Axian said VIA Assurance began operations in Madagascar on Wednesday, Jan. 28, after receiving regulatory approval to sell both life and non life products. The insurer sits inside Axian Financial Services, the group’s finance arm, as the conglomerate looks for growth beyond its core telecommunications business.

Hiridjee has positioned Axian as a pan African operator spanning telecom, energy, real estate and finance, with thousands of employees across multiple countries. The insurance push fits a broader strategy of building everyday consumer services that can scale, especially in markets where formal financial protection is still seen as complicated or expensive.

VIA Assurance is pitching what it calls a simpler customer experience, with clearer coverage terms and an emphasis on speed, according to company statements and product descriptions.

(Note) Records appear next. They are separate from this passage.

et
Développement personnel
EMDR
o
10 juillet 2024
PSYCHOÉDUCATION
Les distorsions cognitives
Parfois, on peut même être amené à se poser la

The company says it wants to make insurance feel practical, built around common risks faced by individuals, professionals and institutions.

The early product range is designed to cover both personal and business needs, including protection tied to property, liabilities and professional activity, along with travel related coverage. VIA also promotes support during major life moments and faster response when policyholders need help, themes that have become common selling points across Africa’s growing insurance sector.

Pascal Plaziat, VIA’s general manager, said the goal is to build trust by showing customers the day to day value of insurance. Deputy general manager Christelle Andriantavy said the offerings were designed from local realities, with an emphasis on usability and transparency rather than dense fine print.

Industry watchers in Madagascar say the challenge is not only product design but perception. Insurance penetration is widely viewed as low, and many consumers prefer informal coping mechanisms when crisis hits. Axian’s bet is that better service, modern distribution and recognizable branding can help turn curiosity into recurring premiums.

The timing also matters. Across the continent, large telecom groups have been leaning into finance, using their customer reach to expand mobile money, credit and now insurance. Axian has been part of that shift, and Hiridjee has argued publicly that inclusive financial tools can unlock growth when they match how people actually live and earn.

Axian has described the Madagascar launch as a starting point for a wider insurance buildout, signaling ambitions beyond its home market. Hiridjee now faces the practical test: proving that a new insurer can pay claims quickly, price risk responsibly, and still grow in a country where many people have never held a policy at all.